You can see the two values we need to save on the stack are the return address and the
variable n whose lifetime survives the recursive call.

Let me show the version using a callee-save register instead. The RISC-V API specifies that the s registers are callee-save, so we'll use s0 to store the value of n across the call.

fact:
    // a0 contains the argument/return value, ra contains the return address
    sub sp, 8
    sw [sp, 4], ra
    sw [sp, 0], s0
    beq a0, 0, >1
    mov s0, a0
    sub a0, 1
    call fact
    mul a0, s0
    jmp >2
1:  li a0, 1
2:  lw s0, [sp, 0]
    lw ra, [sp, 4]
    add sp, 8
    ret

For a recursive function like fact, the distinction between caller-save and callee-save registers doesn't really help writing more efficient code.

These conventions (passing the return address in a register, designating some registers as
caller save and others as callee save) show their strengths in leaf-level functions:

    int square(int x) {
        return x * x;
    }

=> (direct translation to assembly)

square:
    mul a0, a0
    ret

Because the return address is passed in a register when calling and read from a register
when returning, and the leaf function (by definition) isn't calling other functions, we never
have to save/restore the return address on the stack.

For a leaf function that needs more registers to do its job, it should prioritize using caller-save registers since the leaf function doesn't have to save them since it never calls anything.

---

A quick note on flattening expressions and register allocation:

A generic recipe for translating "A op B" is to generate the code for evaluating
A and putting the result in t1, then generate the code for evaluating B and putting
the result in t2, and then generate t1 = t1 op t2 to combine the results.
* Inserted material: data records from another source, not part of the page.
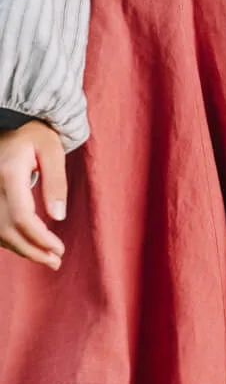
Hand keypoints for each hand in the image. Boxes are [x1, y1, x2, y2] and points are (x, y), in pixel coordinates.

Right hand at [0, 121, 67, 268]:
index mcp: (9, 173)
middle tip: (56, 261)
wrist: (9, 122)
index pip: (22, 217)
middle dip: (32, 250)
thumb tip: (58, 217)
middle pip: (8, 230)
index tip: (59, 250)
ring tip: (47, 258)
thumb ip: (56, 182)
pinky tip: (28, 245)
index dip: (40, 239)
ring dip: (21, 249)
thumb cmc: (35, 134)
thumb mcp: (52, 150)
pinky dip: (9, 239)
Here t1 and t2 stand for free temporary registers, not fixed registers. This recipe is applied recursively to the subexpressions until they bottom out in literals or variables or whatever.
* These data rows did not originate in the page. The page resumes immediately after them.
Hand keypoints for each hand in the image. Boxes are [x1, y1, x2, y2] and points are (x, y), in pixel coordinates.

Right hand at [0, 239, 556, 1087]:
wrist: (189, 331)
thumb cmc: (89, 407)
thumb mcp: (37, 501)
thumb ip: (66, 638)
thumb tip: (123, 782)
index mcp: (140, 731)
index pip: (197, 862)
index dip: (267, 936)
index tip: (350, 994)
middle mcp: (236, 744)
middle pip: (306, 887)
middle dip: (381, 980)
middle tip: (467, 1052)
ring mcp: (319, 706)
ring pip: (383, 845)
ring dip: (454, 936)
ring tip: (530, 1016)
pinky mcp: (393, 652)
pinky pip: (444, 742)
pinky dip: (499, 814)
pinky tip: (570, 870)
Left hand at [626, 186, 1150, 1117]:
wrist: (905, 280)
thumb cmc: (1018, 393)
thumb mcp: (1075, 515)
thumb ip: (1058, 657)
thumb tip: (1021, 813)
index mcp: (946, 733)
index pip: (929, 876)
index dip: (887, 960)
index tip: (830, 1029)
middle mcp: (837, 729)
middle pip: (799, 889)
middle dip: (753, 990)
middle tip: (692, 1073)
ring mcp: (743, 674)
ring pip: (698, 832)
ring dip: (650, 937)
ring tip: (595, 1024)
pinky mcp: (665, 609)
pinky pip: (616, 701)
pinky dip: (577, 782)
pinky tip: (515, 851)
For example, to evaluate a + b + c + d = ((a + b) + c) + d, we would do

    t1 = a;
    t2 = b;
    t1 += t2;
    t2 = c;
    t1 += t2;
    t2 = d;
    t1 += t2;

=> (direct translation to assembly)

    lw t1, a
    lw t2, b
    add t1, t2
    lw t2, c
    add t1, t2
    lw t2, d
    add t1, t2

However, suppose we used the same left-to-right translation on the corresponding
right-associative grouping of the same expression, a + (b + (c + d)):

    lw t1, a
    lw t2, b
    lw t3, c
    lw t4, d
    add t3, t4
    add t2, t3
    add t1, t2

You can see that with this naive translation approach, the right-associative expression
uses as many temporary registers as there are operands, which is a disaster.

Look up the Sethi-Ullman algorithm if you want to see how to do this optimally in general.
However, even a simple-minded left-to-right translation approach is fine as long as you're
dealing with left-associative expression trees.